Kazakov laughed. ‘You wouldn’t have lasted five minutes in the Soviet Army with that weak stomach of yours.’
Ryan hooked the neck of his T-shirt over his nose before making a second approach. Kazakov’s bulk filled much of the tiny bathroom, but Ryan could see that Kazakov had somehow freed the toilet and the panel behind, making it swing into the adjacent shower cubicle on a hinge.
The gap behind the panel was deep and Ryan watched as Kazakov used a coin to turn a large plastic screw head, freeing a rectangle of flooring.
‘I won’t fit down there, but you will,’ Kazakov said, as he rested the piece of flooring against the sink.

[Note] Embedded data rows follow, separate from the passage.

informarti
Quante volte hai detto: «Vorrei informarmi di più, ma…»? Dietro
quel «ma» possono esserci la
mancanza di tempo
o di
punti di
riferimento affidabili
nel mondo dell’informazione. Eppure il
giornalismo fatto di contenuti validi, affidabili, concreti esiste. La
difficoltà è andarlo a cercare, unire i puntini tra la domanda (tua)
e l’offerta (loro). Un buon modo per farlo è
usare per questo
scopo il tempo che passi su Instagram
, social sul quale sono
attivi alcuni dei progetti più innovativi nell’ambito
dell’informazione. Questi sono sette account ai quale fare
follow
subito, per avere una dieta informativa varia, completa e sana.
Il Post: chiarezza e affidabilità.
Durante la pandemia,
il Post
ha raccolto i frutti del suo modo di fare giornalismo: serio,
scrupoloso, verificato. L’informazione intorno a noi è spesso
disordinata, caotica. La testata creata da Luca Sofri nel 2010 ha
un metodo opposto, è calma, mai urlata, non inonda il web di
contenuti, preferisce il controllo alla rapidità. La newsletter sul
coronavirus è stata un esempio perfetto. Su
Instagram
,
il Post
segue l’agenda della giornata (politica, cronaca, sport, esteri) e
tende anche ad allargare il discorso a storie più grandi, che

When Ryan leaned over Kazakov, he realised the stench was the result of a slow leak in a sewage pipe. The earth below was soaked in a brown ooze that looked like chocolate syrup.
‘We’re standing on brick pillars, so you can crawl under the floor and come out at the side,’ Kazakov explained.
‘Kill me now,’ Ryan said, as he tried not to heave.
‘I’ll find something to lay over the worst of it,’ Kazakov said, as he followed Ryan’s horrified expression back into the kitchen.
‘It’s a good four kilometres to the highway,’ Ryan said. ‘I can easily run that distance, but I don’t fancy our chances thumbing a lift in the dark.’
‘Our phones might pick up a signal near the highway,’ Kazakov said. ‘But we’d be vulnerable on foot. I was thinking we need some kind of vehicle. What did you see up by the ranch house?’
‘Cars,’ Ryan said. ‘There’s no other way to get here. Most of them looked new. I’m guessing Mumin arranged a bunch of rental cars cos the owners wouldn’t want their own cars to be traced back.’
‘New cars have immobilisers,’ Kazakov noted. ‘With no tools, our best bet is to get a set of car keys.’
Ryan nodded. ‘I’ll crawl out and try taking the guard by surprise.’
‘No time to lose,’ Kazakov said. ‘I’ll stick a couple of sofa cushions down there. If you’re careful you’ll avoid the worst of the muck.’
‘I’ll leave my backpack for you to pick up,’ Ryan said, before doing a double tap on his earlobe. ‘Com check?’
‘Check,’ Kazakov said.
While Kazakov pulled up sofa cushions and laid them over the muck beneath the access hatch, Ryan discreetly moved around the mobile home looking for their guard.
‘He’s not trying too hard,’ Ryan said. ‘I see him sitting on a tree stump across the path. No sign of a gun, but he could be packing heat under his clothes.’
‘He’s probably got a walkie-talkie,’ Kazakov said. ‘You’ll have to take him out before he gets to it.’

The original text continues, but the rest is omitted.